Awhile, adv
I blinked against my better judgement. What if after my eyes had reopened after that split second that it took to blink, you had already vanished?
"You're going," I said dumbly. It was supposed to be a statement, but it sounded more like a question. I didn't want it to be a question; if it was a question, you'd be inclined to answer it, and I didn't really want to know the answer. I could see you were leaving just fine.
"You know I'm going," you said.
I swallowed and refrained from stepping forward. I'd done enough already, and pleading you to stay was only going to push you away more; besides, there was broken glass scattered on the floor, acting as a boundary between the both of us, and I was without shoes. You just needed some space, I tried to remind myself; we both needed some space.

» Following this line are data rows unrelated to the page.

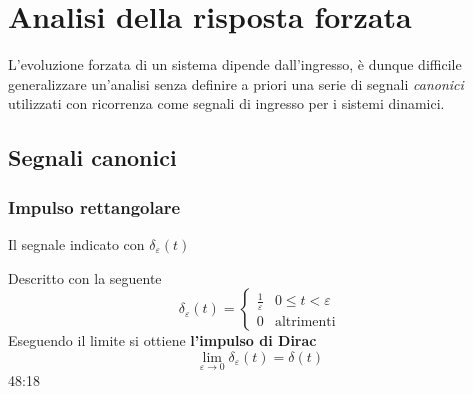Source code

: \newpage
\section{Analisi della risposta forzata}
L'evoluzione forzata di un sistema dipende dall'ingresso, è dunque difficile
generalizzare un'analisi senza definire a priori una serie di segnali
\textit{canonici} utilizzati con ricorrenza come segnali di ingresso per i
sistemi dinamici.

\subsection{Segnali canonici}
\subsubsection{Impulso rettangolare}
Il segnale indicato con $\delta_\varepsilon(t)$
\begin{figure}[h]
\centering
\end{figure}

Descritto con la seguente
$$
\delta_\varepsilon(t) =
\begin{cases}
\frac{1}{\varepsilon} & 0\leq t <\varepsilon \\
0 & \text{altrimenti}
\end{cases}
$$
Eseguendo il limite si ottiene \textbf{l'impulso di Dirac}
$$
\lim_{\varepsilon \to 0} \delta_\varepsilon(t) = \delta(t)
$$
48:18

"How long are you going to be gone?"
"Awhile."
I didn't know how long awhile was – and nor did anyone who I mentioned it to – but I waited for the moment that "awhile" ran out and you returned, or you came back to collect your things and leave forever.
For "awhile", I sat on the sofa we had brought together, radio and TV off so that I could hear any sound of your return, past midnight or until I eventually fell asleep there. For "awhile", I continued to buy your favourite foods and brands, then throwing them out when they went past their expiry, and starting all over again. For "awhile", I went over the baby names we had circled so that when you returned, I could tell you that I had finally made a decision about it.
For "awhile", life was shit and filled with unreasonable hope.